● BAGIAN DOKUMEN
Film The Half of It, Terima Kasih Telah Mengisi Kekosongan Kisah Remaja Saya

Sepertinya saya harus berterima kasih pada Alice Wu yang telah membuat film hangat untuk ditonton dalam masa karantina Corona ini. Terimakasih Alice! Film dengan cerita sederhana yang dirilis pada 1 Mei 2020 di Netflix dengan judul “The Half of It” ini adalah film tentang kisah cinta yang turut merepresentasikan hubungan lesbian dengan cara yang yang simpel namun menarik.

*Fadiyah- www.Konde.co

Film “Half of It” ini benar-benar mengisi cerita masa remaja saya sekarang, karena dulu tak mudah buat saya untuk mendapatkan film dengan tema homoseksual yang semenarik ini.

Tanpa mau menghadirkan cerita tentang hubungan cinta 2 perempuan sebagai cerita utama film, justru ini menjadi daya tarik film Alice Wu. Alice Wu, sebelumnya juga sempat menyutradarai film Saving Face (2004).

The Half of It mengisahkan tentang Ellie Chu (Leah Lewis), seorang perempuan keturunan Amerika-China yang besar dan tinggal di Squahamish, Amerika Serikat. Ia menghasilkan uang dengan cara membantu teman sekolahnya membuat esai.

Dalam suatu kesempatan, salah satu teman sekolahnya, Paul Munsky (Daniel Diemer) meminta Ellie untuk membantunya dalam membuatkan surat cinta kepada Aster Flores (Alexxis Lemire). Sementara, di sisi lain, Aster memiliki pacar, Trig Carson (Wolfgang Novogratz)—seorang laki-laki populer di sekolahnya.

Paul tak mampu memahami Aster, sebagaimana Ellie memahami Aster. Aster menggemari sastra dan seni yang juga Ellie gemari, sementara Paul tidak pernah menaruh perhatian pada hal tersebut.

Dengan itu, Ellie pun akhirnya membantu Paul lebih jauh untuk mendekatkan Aster, termasuk membuatkan pesan singkat melalui telepon genggam, mengajarkan cara berkomunikasi yang baik, hingga memberikan kursus seputar seni dan sastra.

● TUGAS LATIHAN
[a] Ulangi bagian ulasan film The Half of It antara "Sepertinya saya harus" dan "Saving Face (2004).", termasuk kedua batasnya, tanpa mengubah satu kata pun.
[b] Lanjutkan ulasan film The Half of It mulai dari sesudah kalimat terakhirnya.

● DAFTAR ENTRI
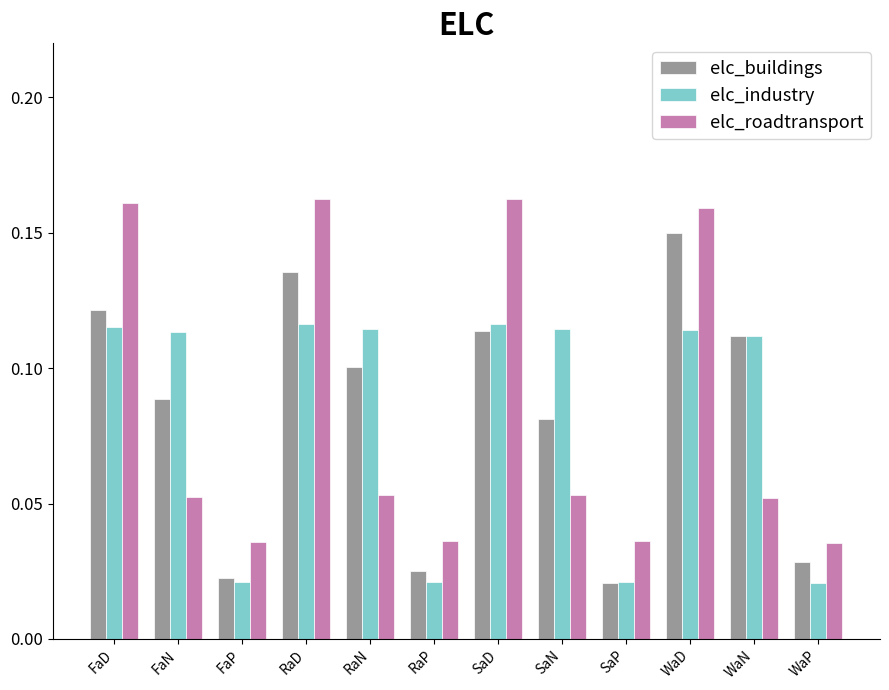

List the series in order of their peak value, highest first.

elc_roadtransport, elc_buildings, elc_industry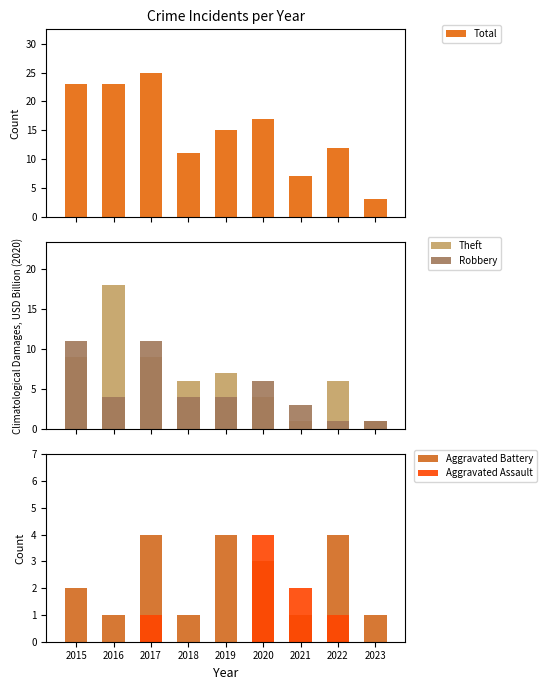

What is the difference between the maximum and minimum values in the Total series?

22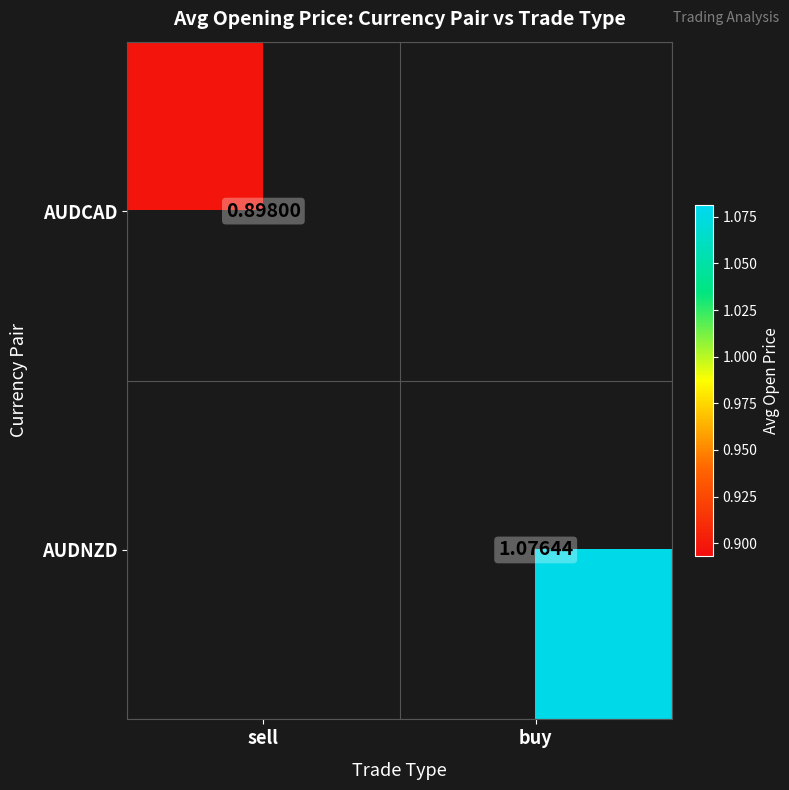

Which category has the lowest value in the AUDNZD series?

sell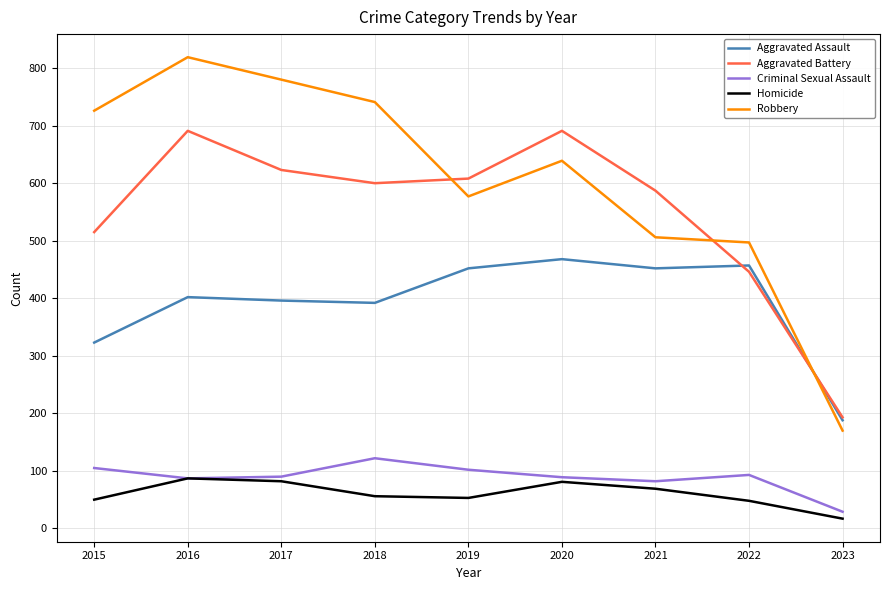

The Homicide series shows 121 at 2020. True or false?

False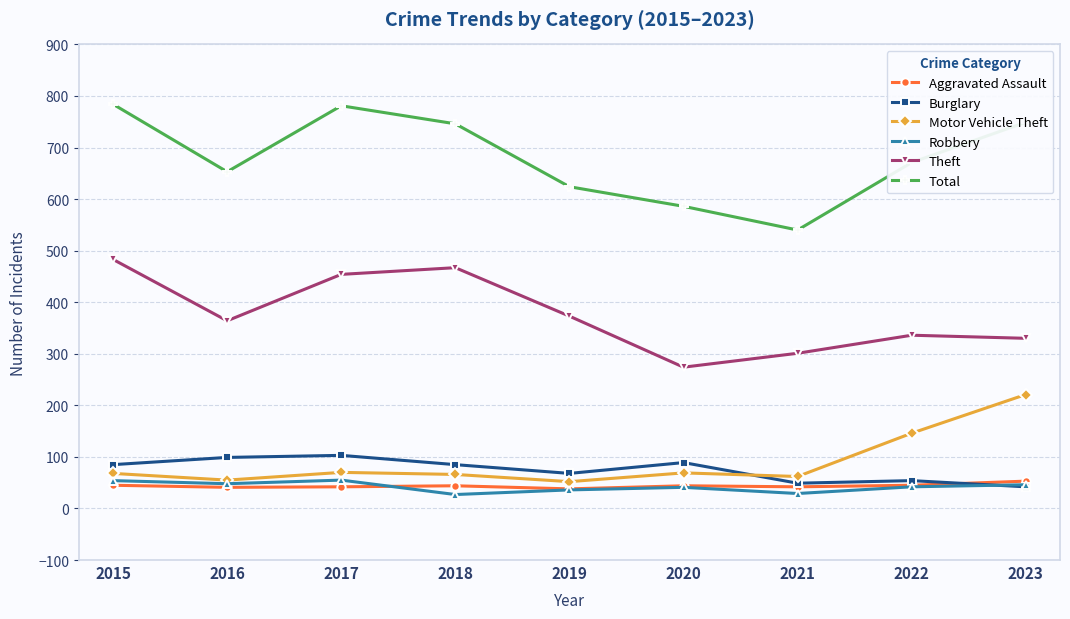

Which series changed the most between 2020 and 2021?

Total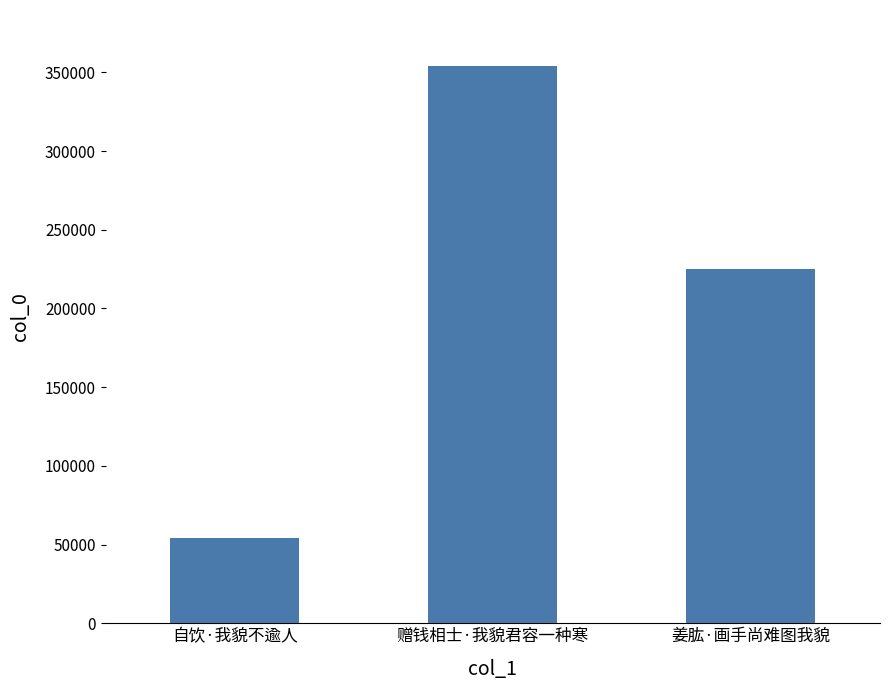

How many data points does each series have?

3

● HASIL TUGAS
[a]
Sepertinya saya harus berterima kasih pada Alice Wu yang telah membuat film hangat untuk ditonton dalam masa karantina Corona ini. Terimakasih Alice! Film dengan cerita sederhana yang dirilis pada 1 Mei 2020 di Netflix dengan judul “The Half of It” ini adalah film tentang kisah cinta yang turut merepresentasikan hubungan lesbian dengan cara yang yang simpel namun menarik.

*Fadiyah- www.Konde.co

Film “Half of It” ini benar-benar mengisi cerita masa remaja saya sekarang, karena dulu tak mudah buat saya untuk mendapatkan film dengan tema homoseksual yang semenarik ini.

Tanpa mau menghadirkan cerita tentang hubungan cinta 2 perempuan sebagai cerita utama film, justru ini menjadi daya tarik film Alice Wu. Alice Wu, sebelumnya juga sempat menyutradarai film Saving Face (2004).

[b]
Namun, secara diam-diam, Ellie sebetulnya menyimpan perasaan pada Aster. Saat Paul menyadarinya, Ellie langsung menyangkalnya. Di saat yang sama, Aster mulai menaruh ketertarikannya pada Paul, tetapi Paul mulai tertarik pada Ellie. Penyangkalan Ellie pun mulai berhenti saat Paul menunjukan ketertarikannya pada Ellie. Film pun memasuki konfliknya saat ketertarikan ketiga orang ini seolah tak menemukan titik tengahnya.

In case you haven’t guessed this is not a love story. Or not one where anyone gets what they want – Elle Chu

The Half of It menghadirkan kisah yang sederhana. Setiap momen yang hadir terbentuk dari karakter dari setiap tokohnya. Setiap perasaan yang dimunculkan pun hadir sebagai konsekuensi atas beberapa irisan momen yang terbentuk, maupun irisan kegemaran.

The Half of It berhasil mengisi kekosongan kisah dalam masa remaja saya, yang justru banyak diisi oleh film-film dengan cerita serupa, tetapi dengan tokoh yang berbeda, seperti High School Musical, Camp Rock, Another Cinderella Story, The Clique, Bring It On, Mean Girl, dan sebagainya, di mana imaji seputar kisah percintaan di masa sekolah dalam budaya populer hanya berputar pada pasangan heteroseksual saja.

Namun Half of It menghadirkan kisah remaja yang menggemaskan, khususnya untuk masyarakat yang masih belum terpuaskan atas film-film remaja layar lebar yang ada, termasuk saya.

I never really thought about the oppression of fitting in before. The good thing about being different is that no one expects you to be like them – Ellie Chu

Tanpa menjadikan lesbian sebagai tema utama, ataupun pusat kisahnya, Film The Half of It justru bisa menghadirkan representasi yang lebih natural terkait ketertarikan seorang perempuan terhadap perempuan lainnya.

Akses informasi seputar seksualitas dan gender tak pernah menjadi hal yang mudah untuk saya dapatkan saat remaja. Segelintir informasi tentangnya hanya saya dapatkan melalui majalah bulanan remaja, serta buku dan film yang saya konsumsi.

Dan sialnya lagi, saat itu pun, narasi yang saya dapatkan lebih banyak mengobjektifikasi perempuan secara seksual, hingga glorifikasi orientasi seksual yang dinilai berbeda.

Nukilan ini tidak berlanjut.